▸ **Text shown**
-- Opening Marker --

## Parsing JSON files from the Twitter API

This notebook was posted by Simon Lindgren // [@simonlindgren](http://www.twitter.com/simonlindgren) // [simonlindgren.com](http://simonlindgren.com).

The Twitter APIs, like many other services on the internet, output data in the interchange format [JSON](https://www.copterlabs.com/json-what-it-is-how-it-works-how-to-use-it/). 

This notebook is about how to [parse](https://en.wikipedia.org/wiki/Parsing) such data into the more accessible format of R dataframes for further analysis or csv export.

In [None]:
# Required libraries
library(tidyverse)
library(jsonlite)

### Ingest the JSON

In [None]:
# Read the json file (takes some time, doing this in a Terminal window gives better progress information)
tweets <- stream_in(file("file.json"))

### Inspect fields
Below, we look at top level names of variables in the parsed json. Some of these are dataframes in themselves with more variables nested within them.

In [None]:
names(tweets)

In [None]:
class(tweets$created_at) # a character variable, not a dataframe

In [None]:
class(tweets$user) # a dataframe

### The `flatten` function in `jsonlite`
In a nested data frame, one or more of the columns consist of another data frame. These structures frequently appear when parsing json data from the web. We can flatten such data frames into a regular 2 dimensional tabular structure.

In [None]:
tweets_flat <- flatten (tweets, recursive = TRUE)

##### Make it a [tibble](https://cran.r-project.org/web/packages/tibble/vignettes/tibble.html)

In [None]:
tweets_tbl <- as_data_frame(tweets_flat) # to tibble ()
twts <- tweets_tbl

###### Keep flattening

In [None]:
# We now have many more variables
names(twts)

In [None]:
# We can flatten once again to make even more variables jump out
twts <- flatten(twts)

-- Closing Marker --

▸ **Task item**
Can you carry the notebook on parsing Twitter JSON in R forward from its final code cell?

Photographed scenes and their lens parameters
-- Opening Marker --

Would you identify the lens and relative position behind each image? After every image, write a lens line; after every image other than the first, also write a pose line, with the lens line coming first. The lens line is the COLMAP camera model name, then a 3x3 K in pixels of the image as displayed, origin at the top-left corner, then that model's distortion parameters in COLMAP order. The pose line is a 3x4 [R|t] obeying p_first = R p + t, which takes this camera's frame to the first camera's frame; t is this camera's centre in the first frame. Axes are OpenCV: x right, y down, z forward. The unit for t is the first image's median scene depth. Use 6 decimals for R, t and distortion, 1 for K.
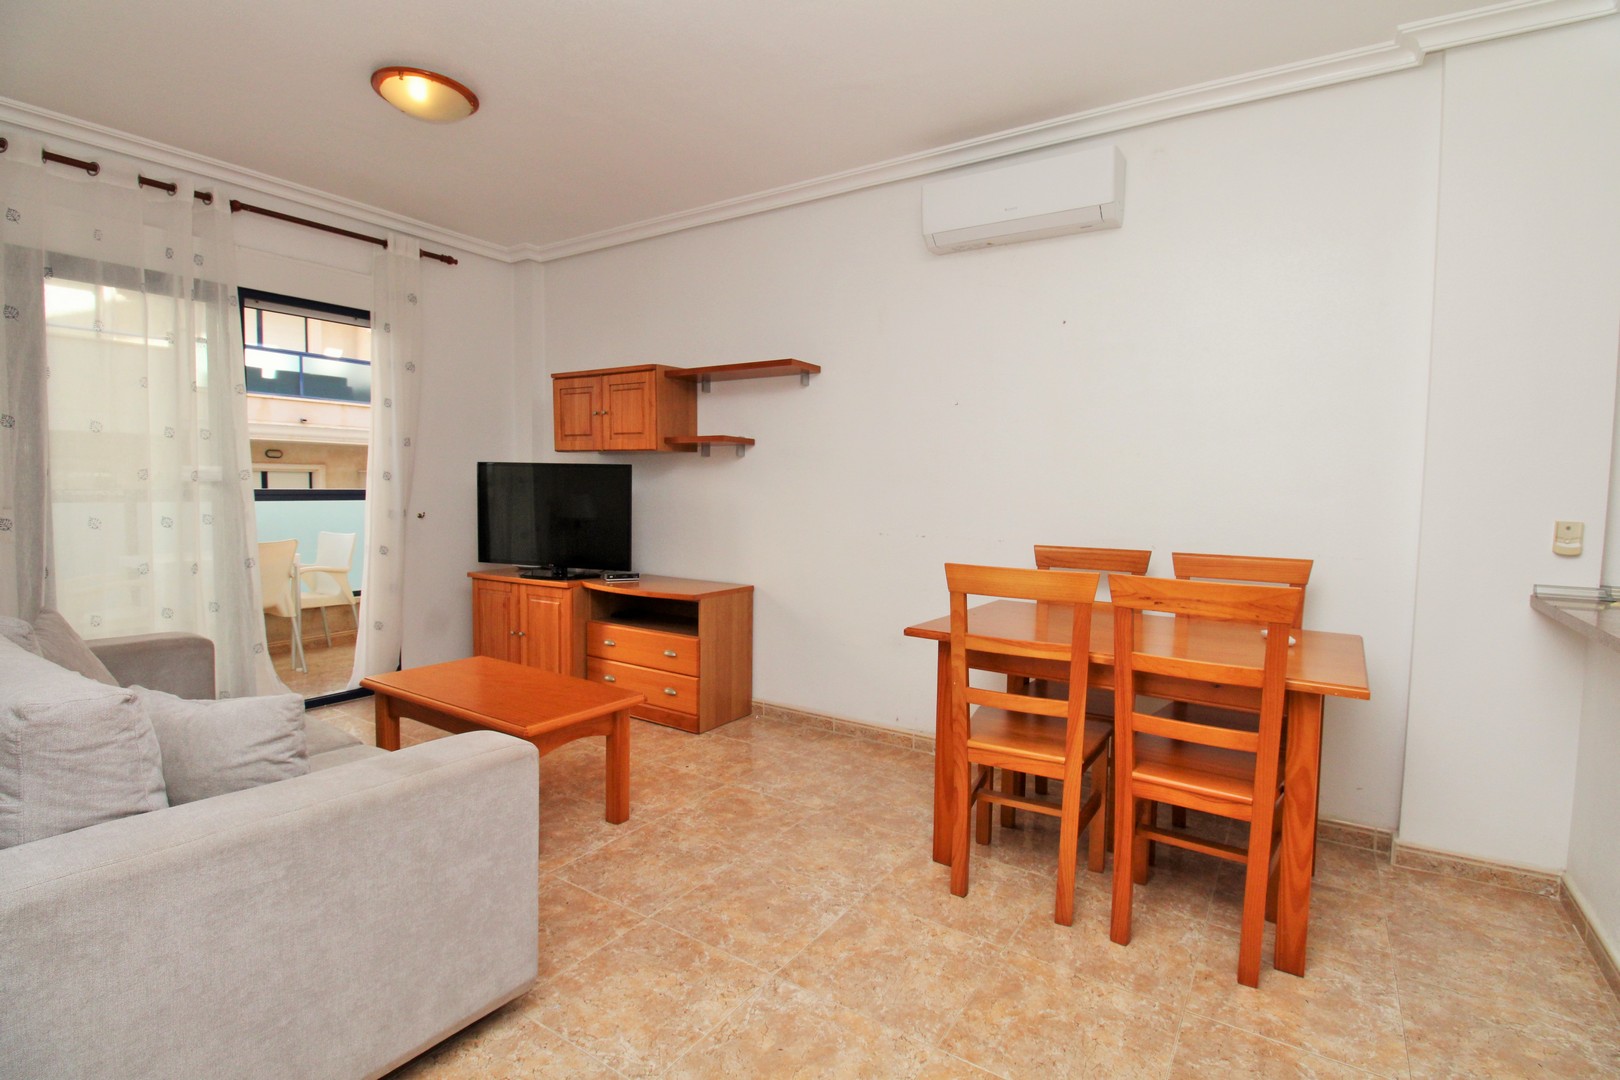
lens RADIAL K [[755.8, 0, 818.2], [0, 755.8, 530.6], [0, 0, 1]] dist [0.001752, -0.016266]
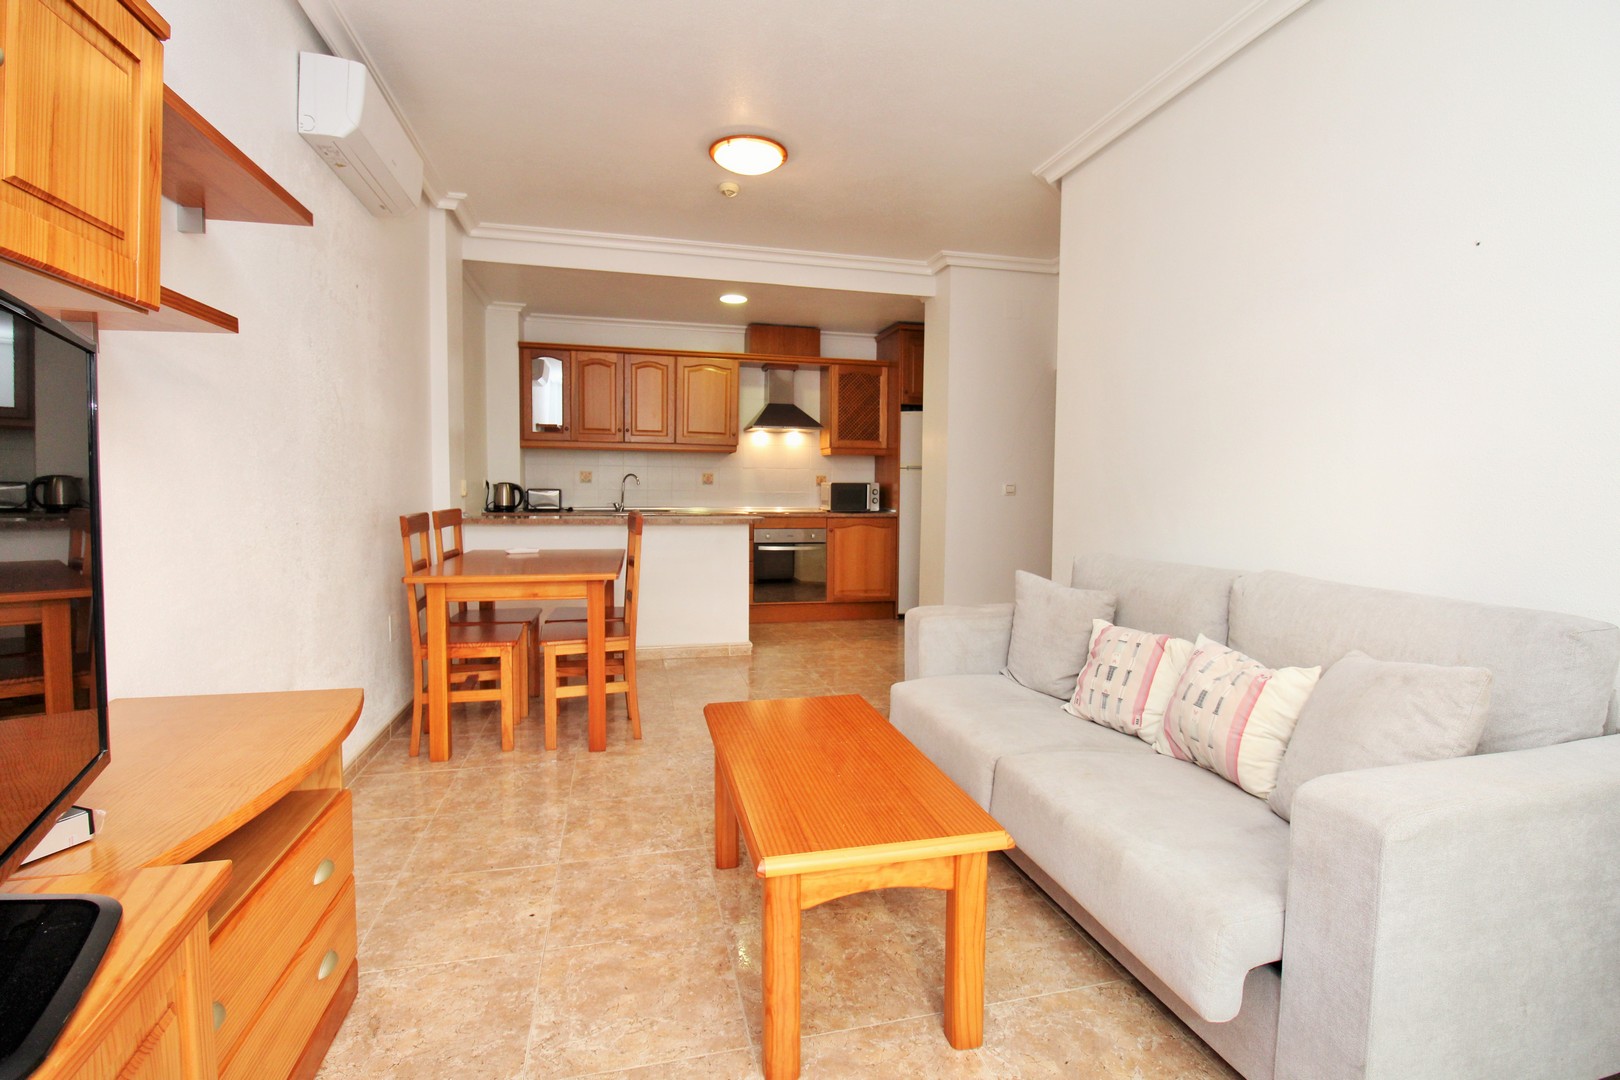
lens RADIAL K [[755.8, 0, 818.2], [0, 755.8, 530.6], [0, 0, 1]] dist [0.001752, -0.016266]
pose [[-0.733695, -0.063216, 0.676531, -0.678946], [0.019293, 0.993323, 0.113740, -0.055034], [-0.679204, 0.096503, -0.727577, 1.162969]]
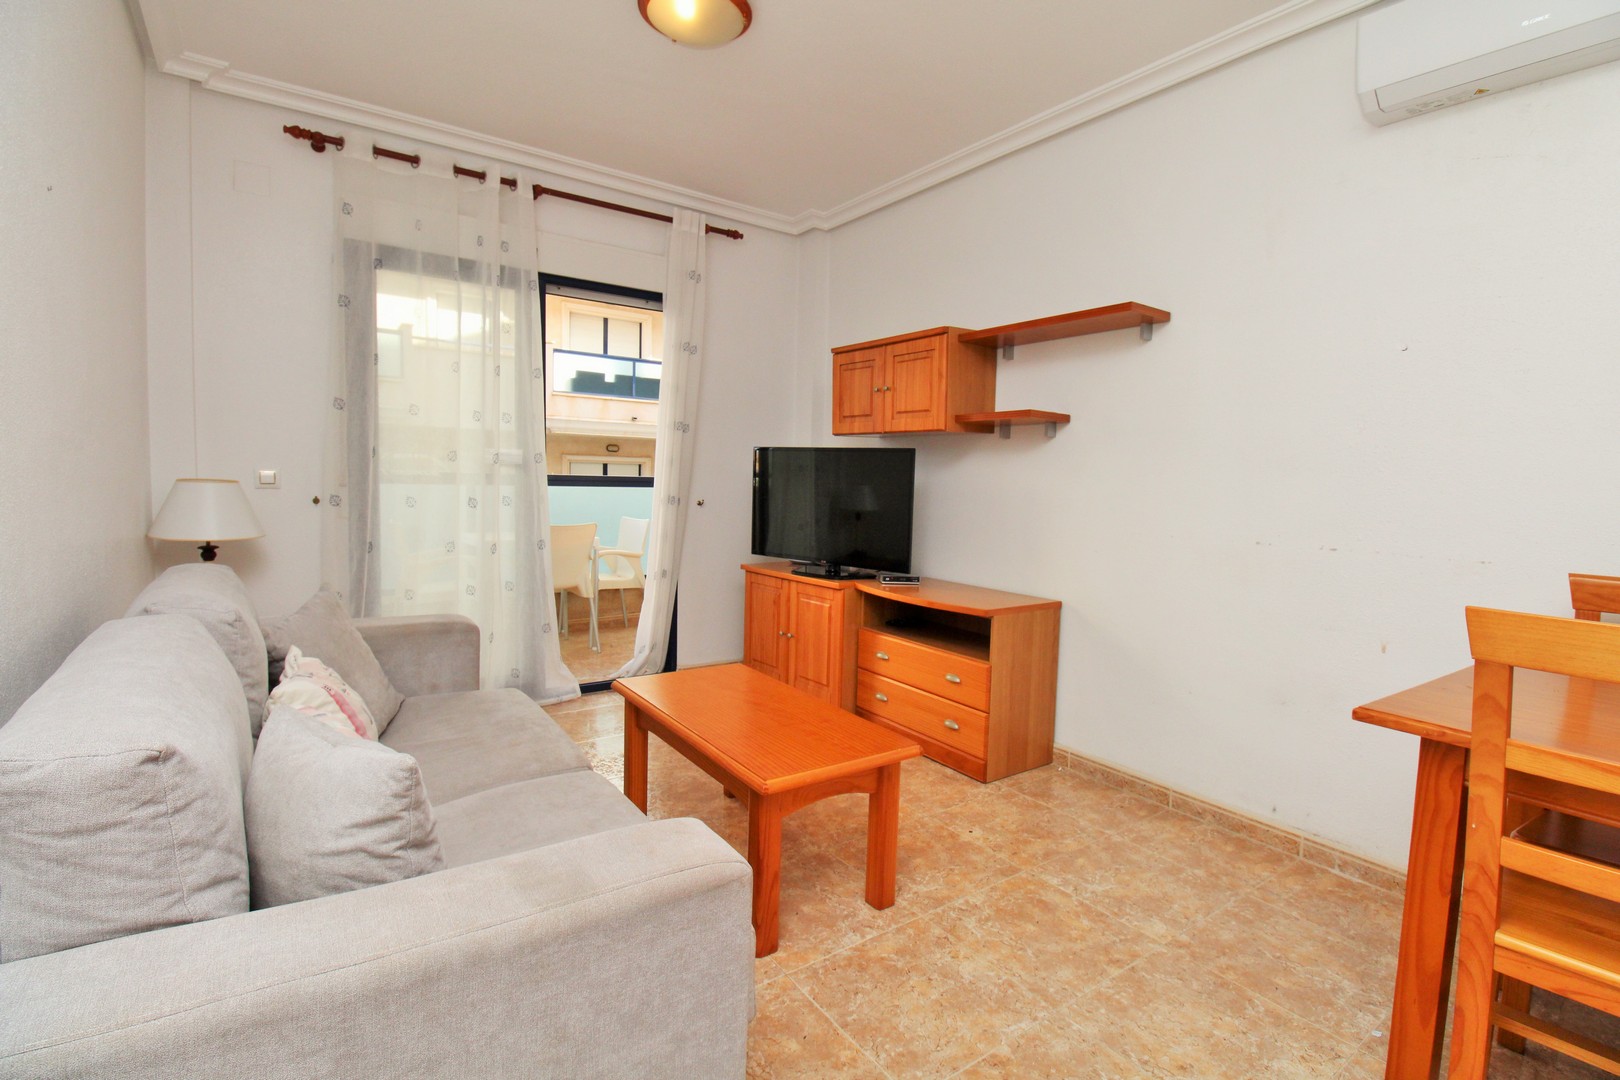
lens RADIAL K [[745.4, 0, 816.5], [0, 745.4, 528.7], [0, 0, 1]] dist [0.002429, -0.015883]
pose [[0.930790, 0.035920, -0.363784, -0.049344], [-0.034885, 0.999347, 0.009416, -0.001637], [0.363885, 0.003926, 0.931436, 0.208618]]
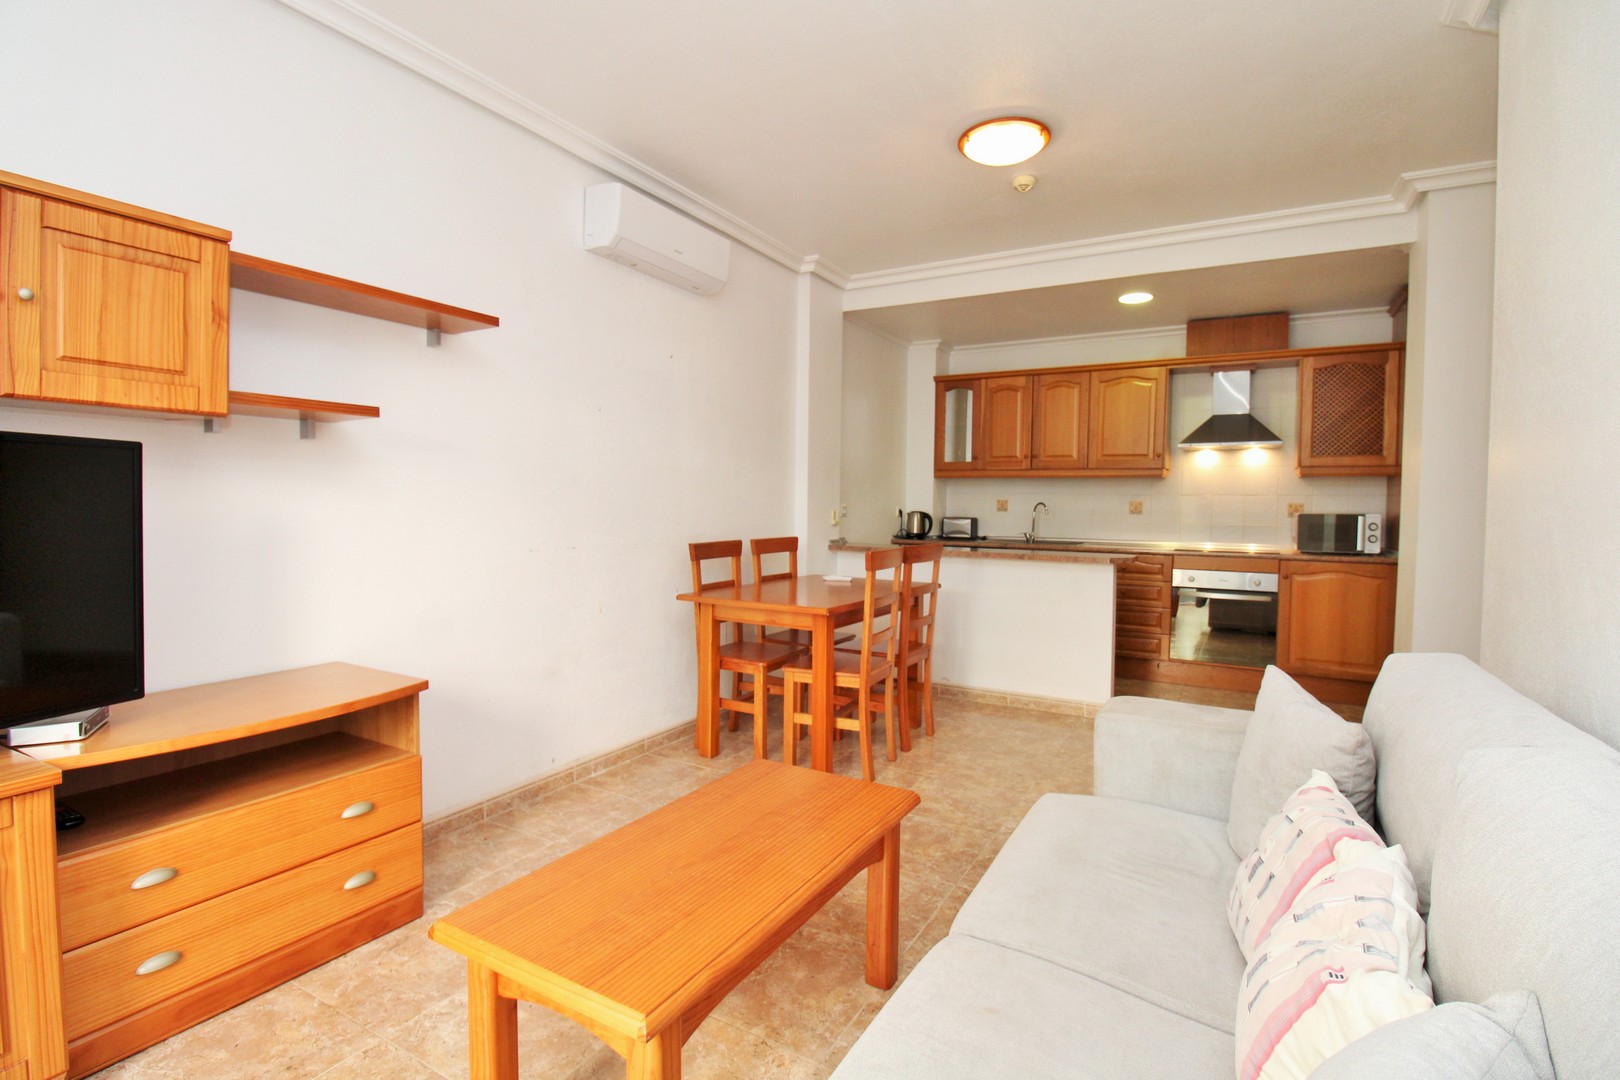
lens RADIAL K [[755.8, 0, 818.2], [0, 755.8, 530.6], [0, 0, 1]] dist [0.001752, -0.016266]
pose [[-0.059818, -0.054215, 0.996736, -0.779710], [0.047687, 0.997229, 0.057103, -0.050456], [-0.997070, 0.050947, -0.057067, 0.744576]]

-- Closing Marker --

▸ **Exercise result**
names(twts)

In [None]:
class(twts$coordinates.coordinates) # a variable resulting from the second round of flattening

In [None]:
twts$retweeted_status.user.description # we can inspect any column (for example this one)

## Export custom csvs

In [None]:
# DATE AND TEXT
date_text <- data_frame (date = twts$created_at, text = gsub("[\r\n]", "", twts$text))
date_text
write.csv(date_text, file = "date_text.csv")

In [None]:
# SOURCE AND TARGET
source_target <- data_frame (source = twts$user.screen_name, target = twts$in_reply_to_screen_name)
source_target <- source_target %>%
    filter(!is.na(target)) # filter away lines where target is NA
source_target
write.csv(source_target, file = "source_target.csv", row.names=FALSE)

In [None]:
# SELF-REPORTED vs GEO-TAGGED LOCATION
place_place <- data_frame (self_reported = twts$user.location, geo_tagged = twts$place.full_name)
place_place <- place_place %>%
    filter(!is.na(geo_tagged)) %>% # filter away lines where geotag is NA
    filter(!is.na(self_reported)) # filter away lines where self-reported location is NA
place_place
write.csv(place_place, file = "place_place.csv", row.names=FALSE)

And so on ...